Finding the middle point of a Linked list is a very common method. My question is why the following write-up reports an error (Process finished with exit code 139 (interrupted by signal 11: SIGSEGV)).

ListNode* fast = head;
ListNode* slow = head;
while(fast && fast->next){
    fast = fast->next->next;
    slow = slow->next;
}

However, I was able to pass with both writes. My question is, what is the reason for this?

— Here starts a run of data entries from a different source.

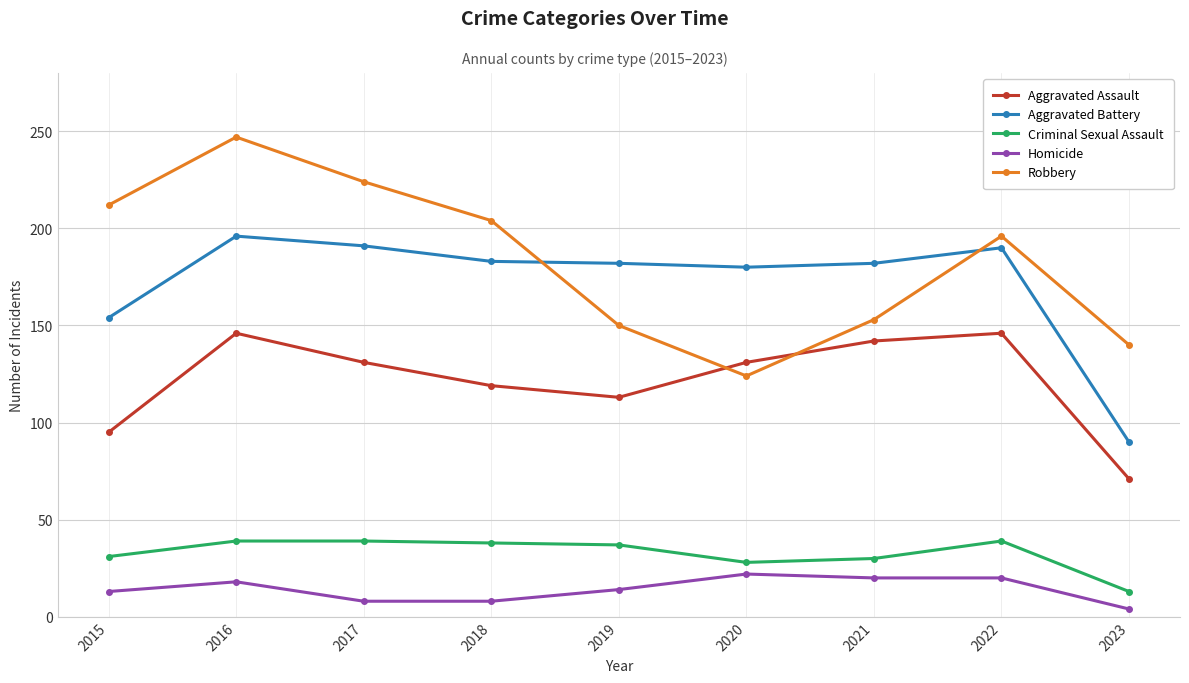

In Aggravated Assault, how many points are lower than both neighbors (excluding endpoints)?

1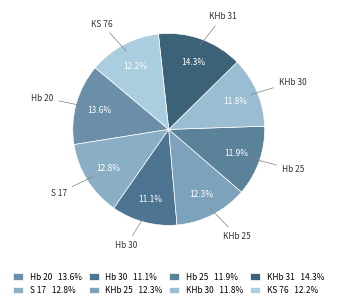

Which category has the biggest portion of the pie?

KHb 31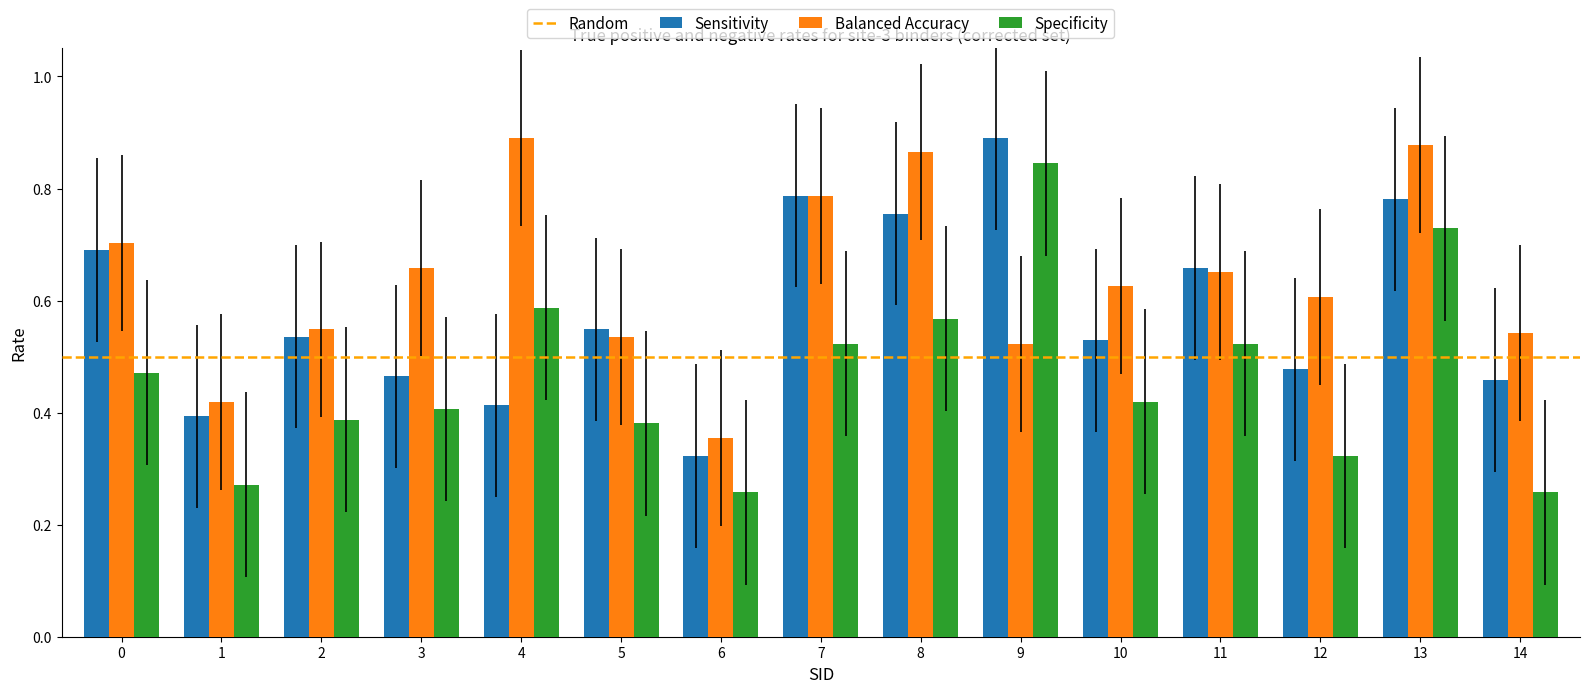

At 3, list the series in order from largest to smallest.

Balanced Accuracy, Sensitivity, Specificity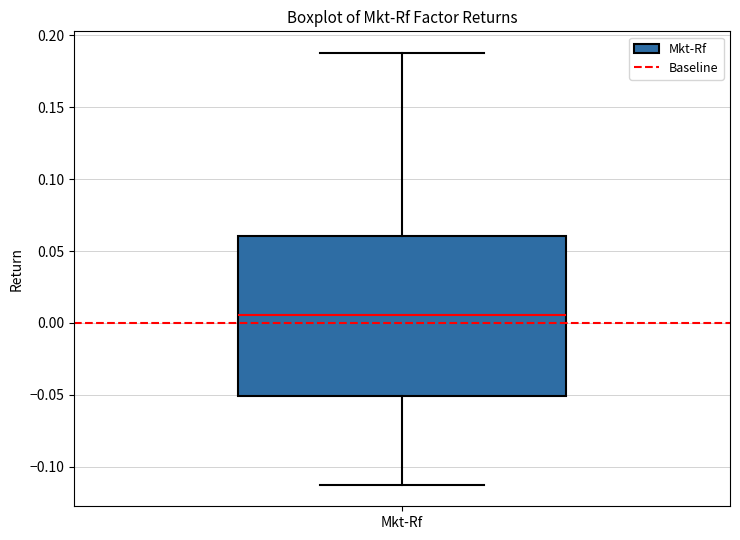

Transcribe this box plot: give where the median line is, the range the box spans, and where the two whiskers end, as read against the y-axis. The values are not printed on the chart, so give them approximately, as read against the axis.

median 0.005, box -0.050 to 0.060, whiskers -0.115 to 0.190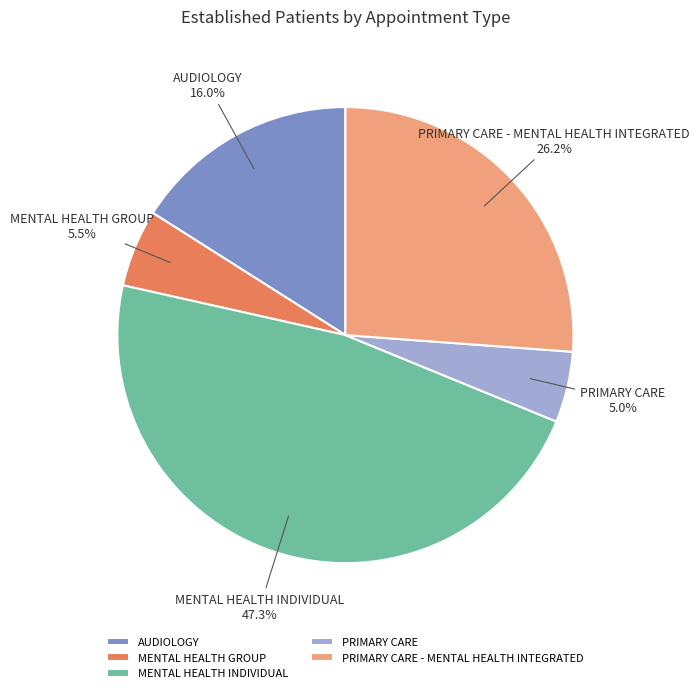

How much of the chart is everything except AUDIOLOGY?

84.0%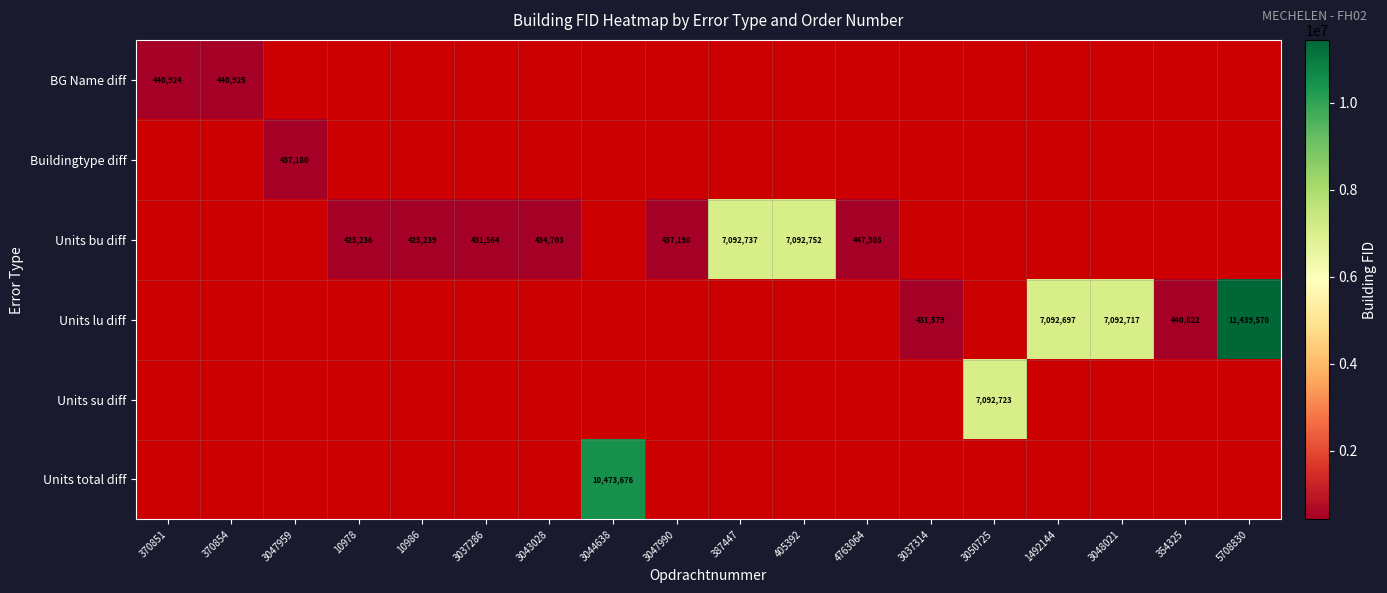

Which series has the largest range (max minus min)?

BG Name diff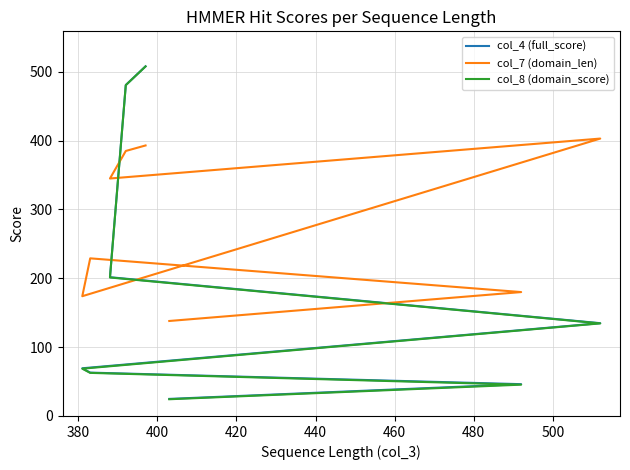

What is the value of the col_4 (full_score) point at the 2nd from the left?

480.8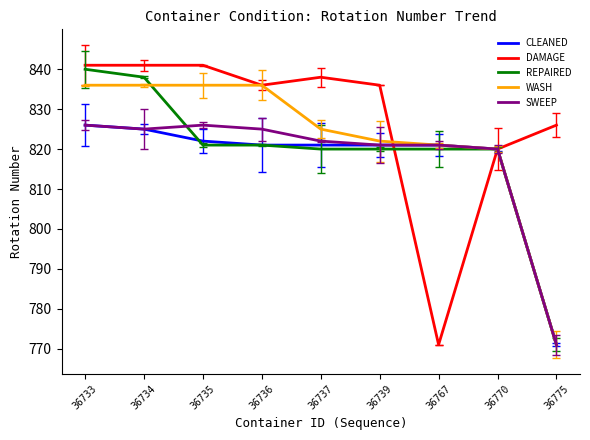

True or false: CLEANED has more than 1 interior local peaks.

False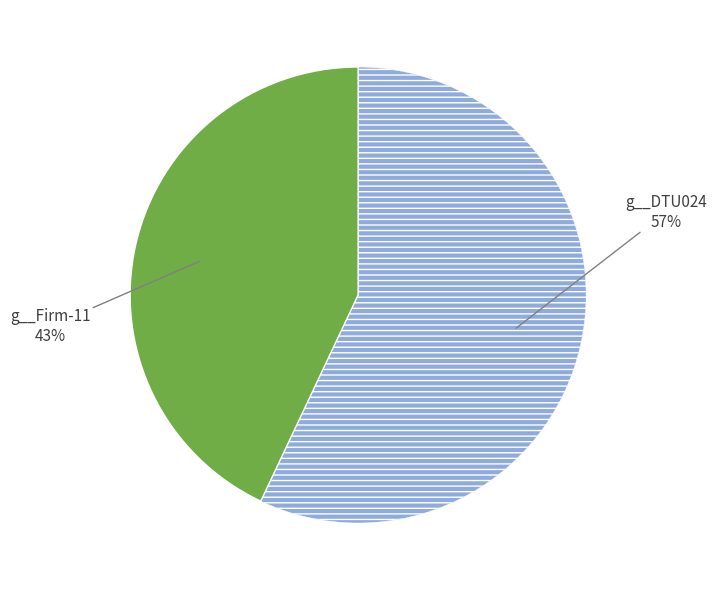

Is there any slice that represents more than half of the pie?

Yes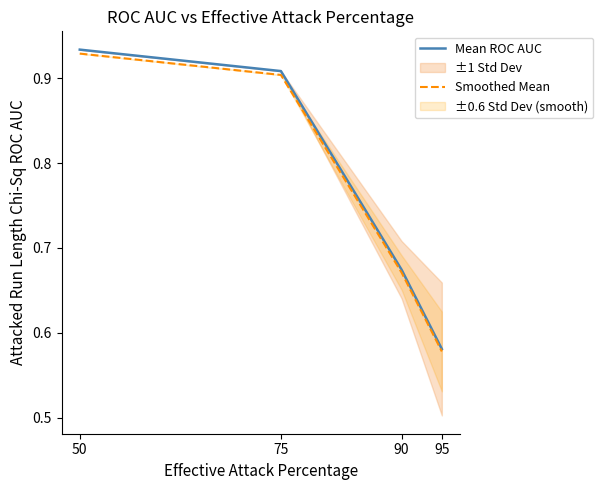

What is the value of the Smoothed Mean point at the 2nd from the left?

0.9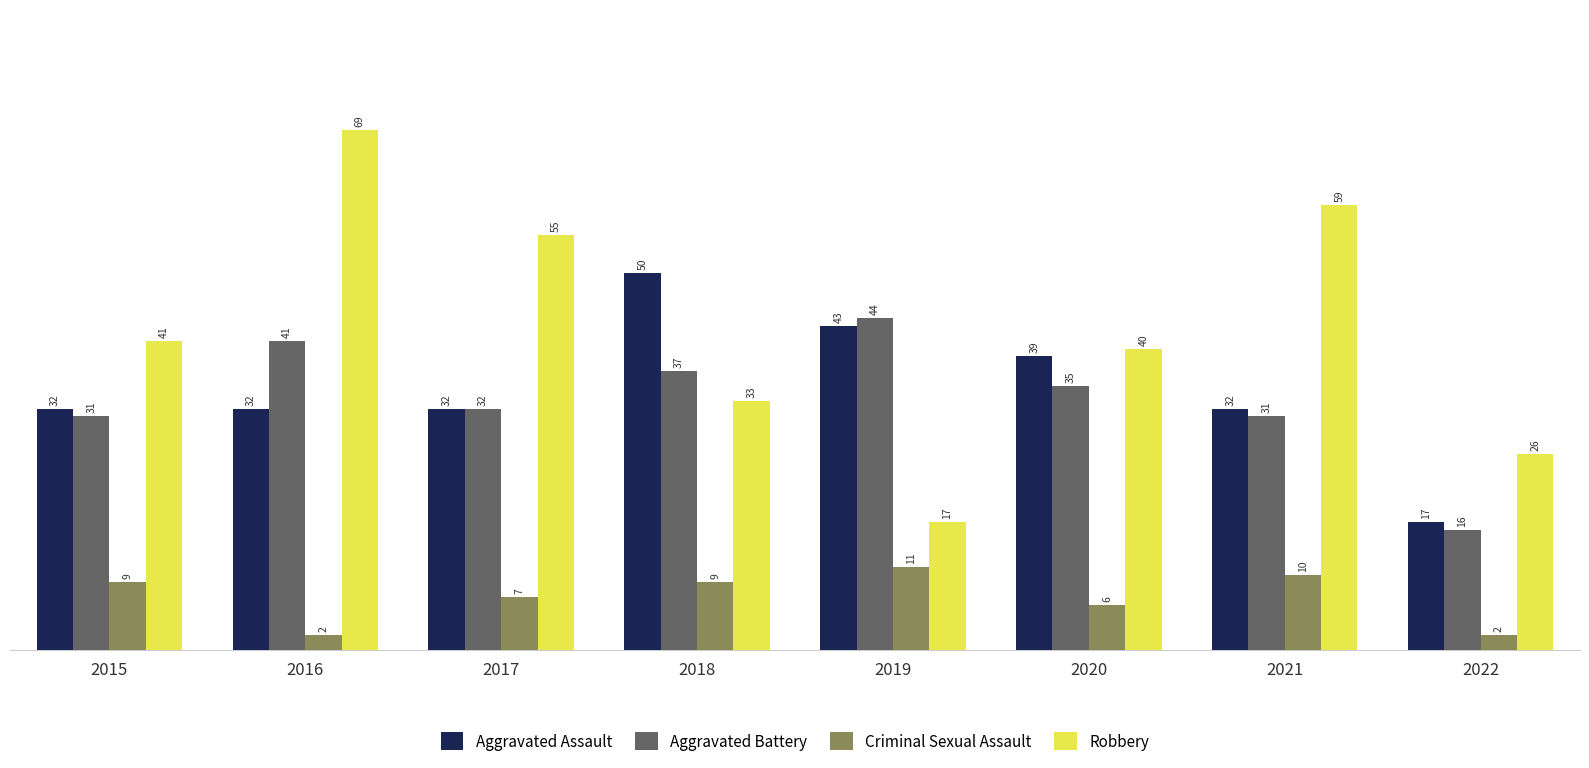

Between 2015 and 2021, which series saw the biggest shift?

Robbery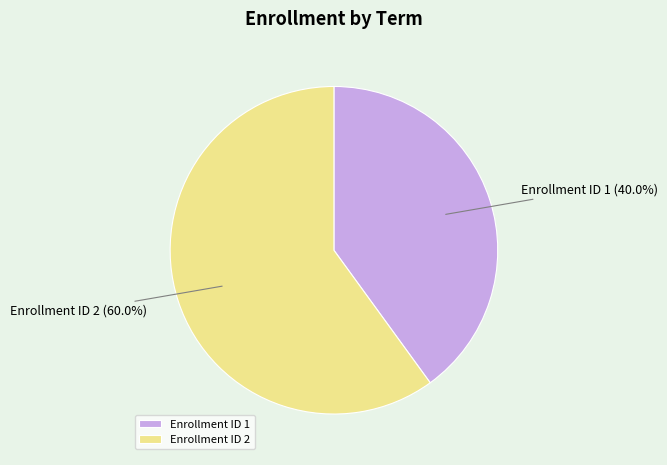

Is there a majority slice in this chart?

Yes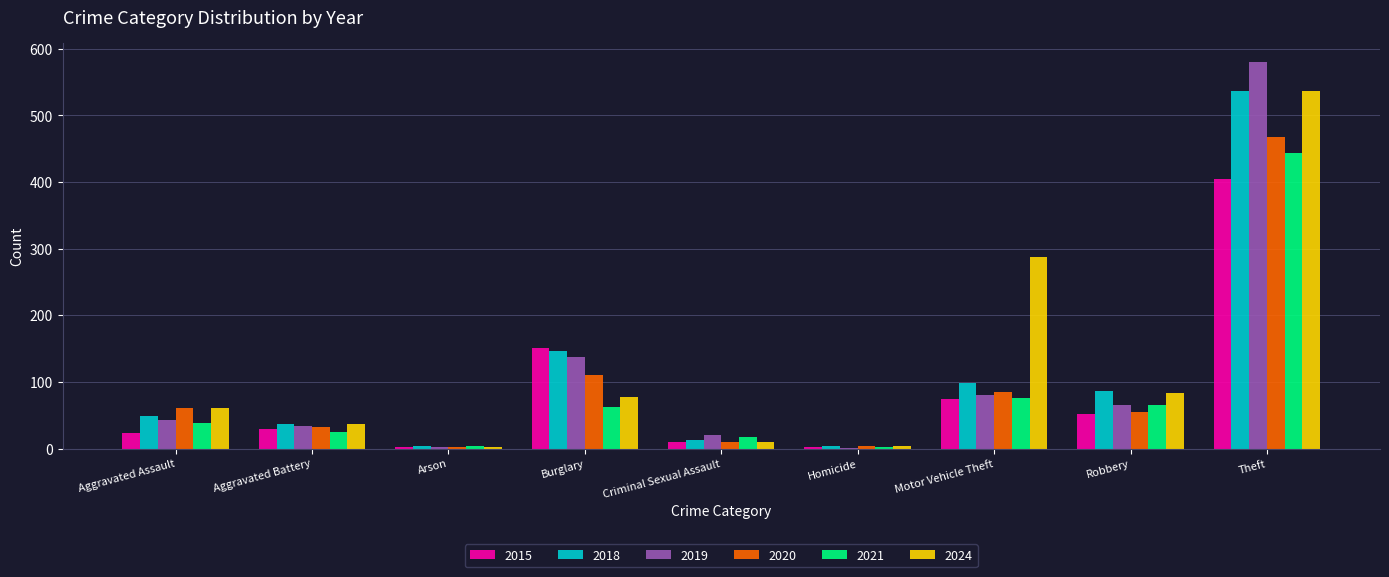

Does the chart contain stacked bars?

No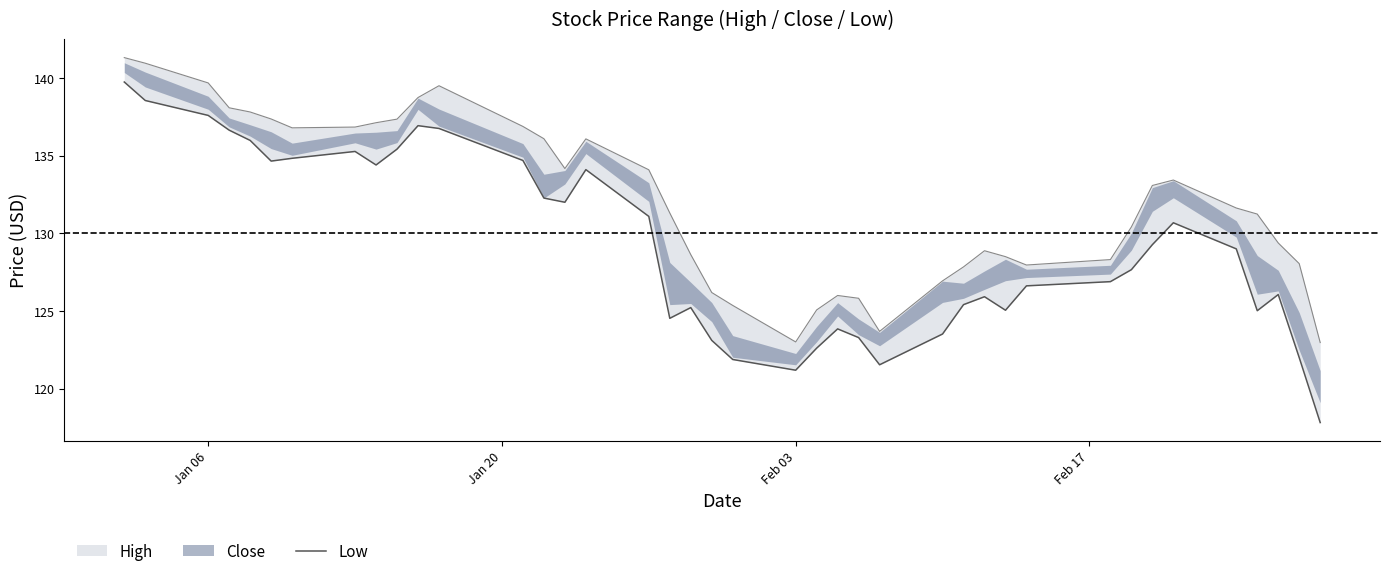

What is the average value?

129.2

ListNode* fast = head->next;
ListNode* slow = head;
while(fast && fast->next){
    fast = fast->next->next;
    slow = slow->next;
}

And


ListNode* fast = head;
ListNode* slow = head;
while(fast->next && fast->next->next){
      fast = fast->next->next;
      slow = slow->next;
}

Here is an example of what I wrote.

struct ListNode {
    int val;
    ListNode *next;
    ListNode() : val(0), next(nullptr) {}
    ListNode(int x) : val(x), next(nullptr) {}
    ListNode(int x, ListNode *next) : val(x), next(next) {}
};

class Solution {
public:
    ListNode* sortList(ListNode* head) {
        if(!head || !head->next) return head;
        ListNode* fast = head;
        ListNode* slow = head;
        while(fast && fast->next){
            fast = fast->next->next;
            slow = slow->next;
        }
        ListNode* right = slow->next;
        slow->next = nullptr;
        return merge(sortList(head), sortList(right));
    }

    void printList(ListNode* head){
        if(!head) return;
        std::cout << head->val << std::endl;
        printList(head->next);
    }

private:
    ListNode* merge(ListNode* l1, ListNode* l2){
        ListNode dummy(0);
        ListNode* tail = &dummy;
        while(l1 && l2){
            if(l1->val > l2->val){
                std::swap(l1, l2);
            }
            tail->next = l1;
            l1 = l1->next;
            tail = tail->next;
        }
        if(l1) tail->next = l1;
        if(l2) tail->next = l2;
        return dummy.next;
    }
};


int main() {
    Solution obj;
    std::vector<int> sample = {4,2,1,3};
    ListNode dummy(0);
    ListNode* head = &dummy;
    for(int i = 0; i < sample.size(); i++){
        head->next = new ListNode(sample[i]);
        head = head->next;
    }
    ListNode* ret = obj.sortList(dummy.next);

    obj.printList(ret);
}

After a couple of iterations head is pointing to 4 with head->next pointing to 2 and head->next->next being null. After your loop right is null, slow is pointing to 2 , you then set slow->next to null (which it already is) and therefore pass an unmodified head to the recursive call to sortList . This results in infinite recursion and a stack overflow.

Your change simply prevents this situation occurring.